- **REQUIRED WORK**
Here are the records. Write out exactly the lines between the one holding "Liberation Serif, serif" and the one holding "top: 640px ->", inclusive.

- **STORED DATA**
----------

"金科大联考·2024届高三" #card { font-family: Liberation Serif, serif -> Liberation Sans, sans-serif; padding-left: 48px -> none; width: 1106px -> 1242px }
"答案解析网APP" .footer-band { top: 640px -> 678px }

----------

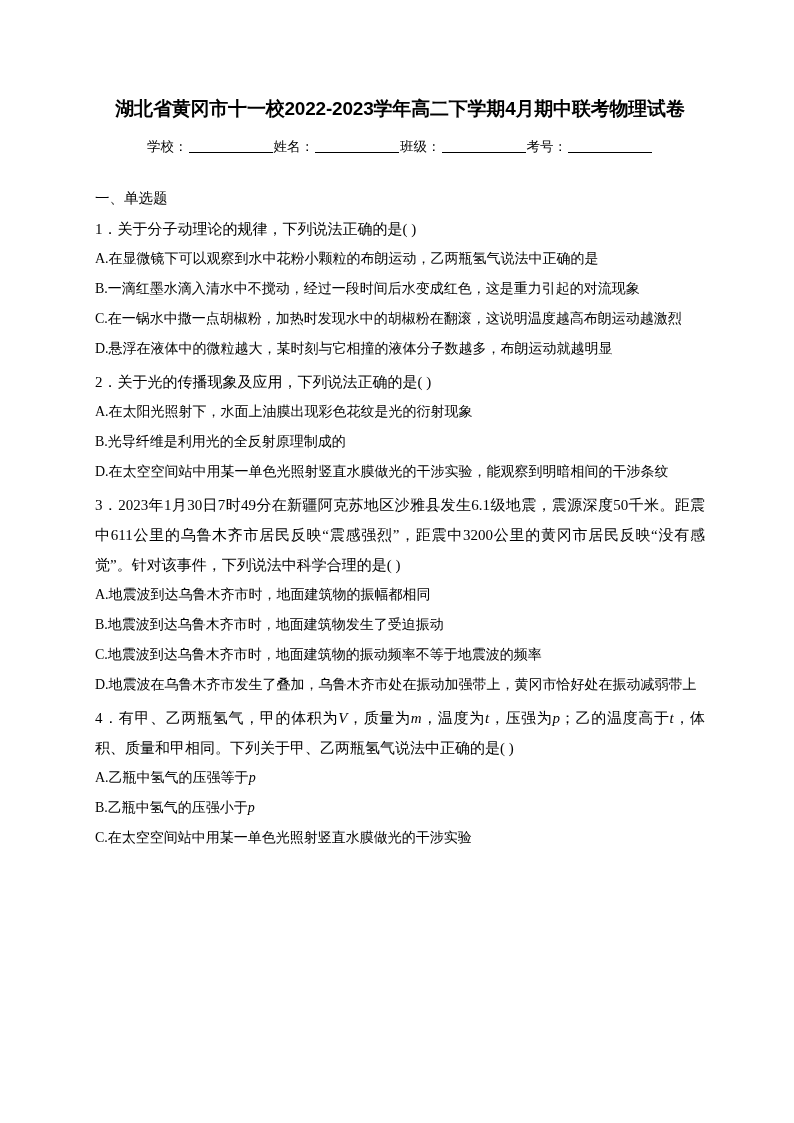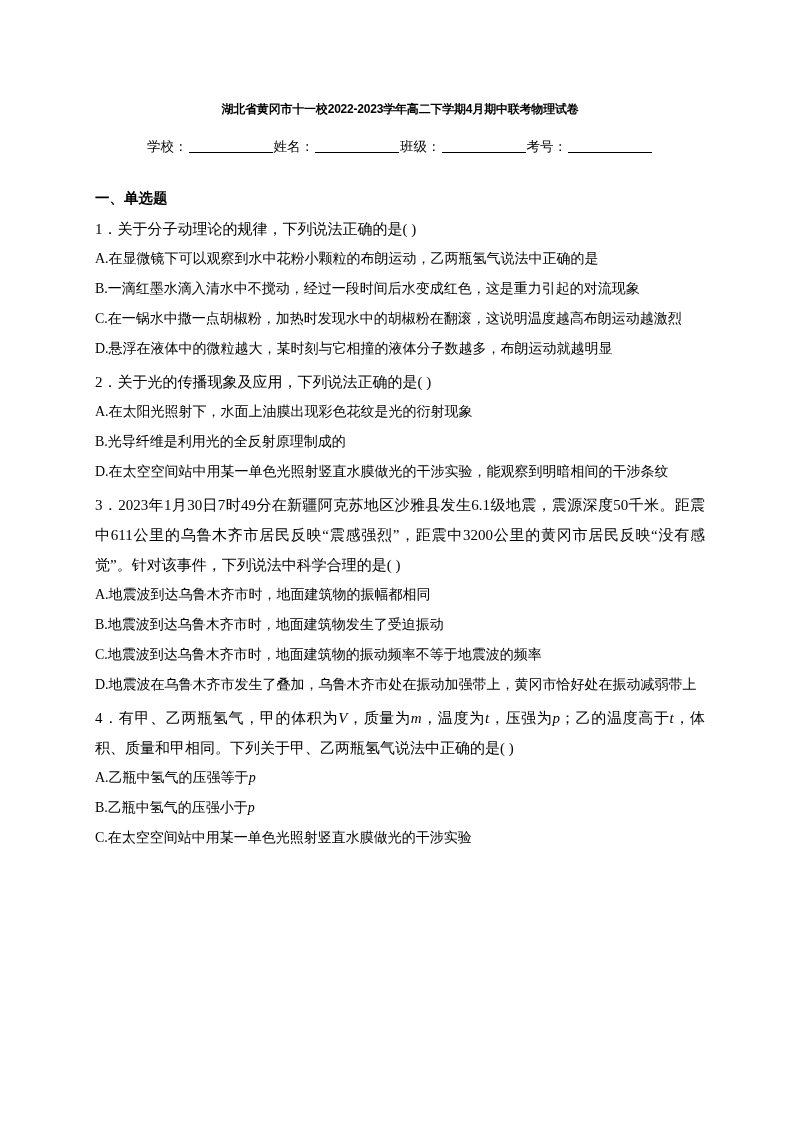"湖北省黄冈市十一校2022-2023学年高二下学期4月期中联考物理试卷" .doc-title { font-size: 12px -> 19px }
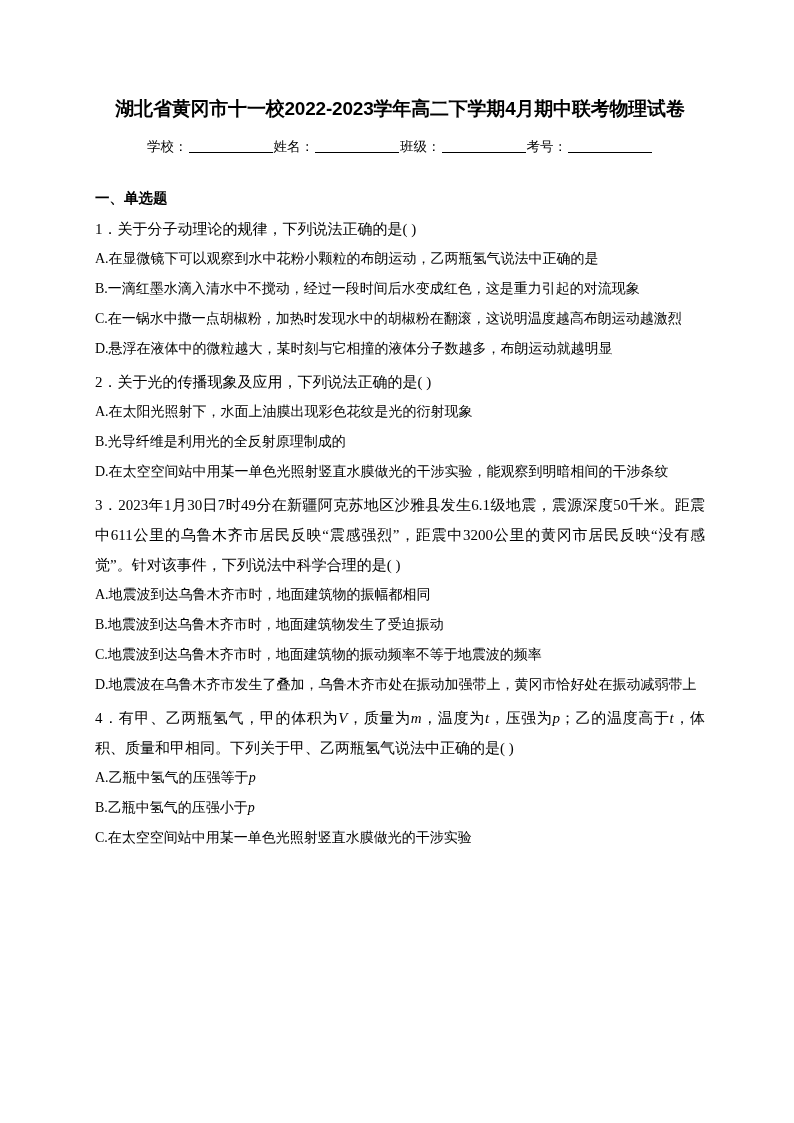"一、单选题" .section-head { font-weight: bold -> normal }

----------

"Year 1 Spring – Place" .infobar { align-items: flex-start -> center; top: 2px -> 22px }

----------

- **TASK RESPONSE**
"金科大联考·2024届高三" #card { font-family: Liberation Serif, serif -> Liberation Sans, sans-serif; padding-left: 48px -> none; width: 1106px -> 1242px }
"答案解析网APP" .footer-band { top: 640px -> 678px }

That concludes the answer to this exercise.